Transient expression studies using Nicotiana benthamiana protoplasts and plants have identified sequences important for transcription of complementary sense RNAs derived from Tomato golden mosaic virus (TGMV) DNA component A that direct expression of AL2 and AL3. Transcription of two complementary sense RNAs, initiating at nucleotides 1,935 (AL1935) and 1,629 (AL1629), is directed by unique sequences located upstream of each transcription initiation site. One element is located between 28 and 124 nucleotides (nt) upstream of the AL1935 transcription start site, which differs from a second element located 150 nt downstream, between 129 and 184 nt upstream of the AL1629 transcription start site. Transcription initiation at nucleotide 1,935 is lower than that at nucleotide 1,629 as determined by run-on transcription assays, and the resulting transcript is only capable of expressing AL3. The transcript initiating at nucleotide 1,629 is capable of directing expression of both AL2 and AL3, although expression of AL3 is up to fourfold greater than that for AL2. Nuclear factors purified from tobacco suspension cells bind to sequences upstream of both AL1935 and AL1629, correlating with the ability of these sequences to direct gene expression. Thus, in tobacco, regulatory sequences direct transcription of two unique TGMV messenger RNAs that differentially express AL2 and AL3.

Adenosine kinase is inactivated by geminivirus AL2 and L2 proteins.
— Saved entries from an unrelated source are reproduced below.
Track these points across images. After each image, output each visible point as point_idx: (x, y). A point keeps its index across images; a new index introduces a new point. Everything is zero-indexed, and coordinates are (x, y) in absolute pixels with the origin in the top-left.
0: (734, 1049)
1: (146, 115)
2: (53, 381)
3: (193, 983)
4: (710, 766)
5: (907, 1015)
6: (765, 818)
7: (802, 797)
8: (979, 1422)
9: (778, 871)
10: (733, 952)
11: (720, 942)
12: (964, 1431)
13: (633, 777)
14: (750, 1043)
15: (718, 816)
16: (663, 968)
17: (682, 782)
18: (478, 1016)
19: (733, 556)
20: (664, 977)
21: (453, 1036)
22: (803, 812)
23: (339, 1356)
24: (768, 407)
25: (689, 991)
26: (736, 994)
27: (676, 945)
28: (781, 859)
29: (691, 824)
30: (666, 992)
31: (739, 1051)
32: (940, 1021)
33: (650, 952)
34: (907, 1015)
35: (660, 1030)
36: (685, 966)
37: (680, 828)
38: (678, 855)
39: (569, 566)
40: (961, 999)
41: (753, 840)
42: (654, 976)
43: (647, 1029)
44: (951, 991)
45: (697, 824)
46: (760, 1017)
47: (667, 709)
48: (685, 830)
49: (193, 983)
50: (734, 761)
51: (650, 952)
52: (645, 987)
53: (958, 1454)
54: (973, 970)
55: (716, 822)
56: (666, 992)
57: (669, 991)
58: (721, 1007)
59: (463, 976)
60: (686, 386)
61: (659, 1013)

AL2 and L2 are related proteins encoded by geminiviruses of the Begomovirus and Curtovirus genera, respectively. Both are pathogenicity determinants that cause enhanced susceptibility when expressed in transgenic plants. To understand how geminiviruses defeat host mechanisms that limit infectivity, we searched for cellular proteins that interact with AL2 and L2. Here, we present evidence that the viral proteins interact with and inactivate adenosine kinase (ADK), a nucleoside kinase that catalyzes the salvage synthesis of 5'-AMP from adenosine and ATP. We show that the AL2 and L2 proteins inactivate ADK in vitro and after coexpression in Escherichia coli and yeast. We also demonstrate that ADK activity is reduced in transgenic plants expressing the viral proteins and in geminivirus-infected plant tissues. By contrast, ADK activity is increased after inoculation of plants with diverse RNA viruses or a geminivirus lacking a functional L2 gene. Consistent with its ability to interact with multiple cellular kinases, we also demonstrate that AL2 is present in both the nucleus and the cytoplasm of infected plant cells. These data indicate that ADK is targeted by viral pathogens and provide evidence that this "housekeeping" enzyme might be a part of host defense responses. In previous work, we showed that AL2 and L2 also interact with and inactivate SNF1 kinase, a global regulator of metabolism that is activated by 5'-AMP. Together, these observations suggest that metabolic alterations mediated by SNF1 are an important component of innate antiviral defenses and that the inactivation of ADK and SNF1 by the geminivirus proteins represents a dual strategy to counter this defense. AL2 proteins also have been shown to act as suppressors of RNA silencing, an adaptive host defense response. A possible relationship between ADK inactivation and silencing suppression is discussed.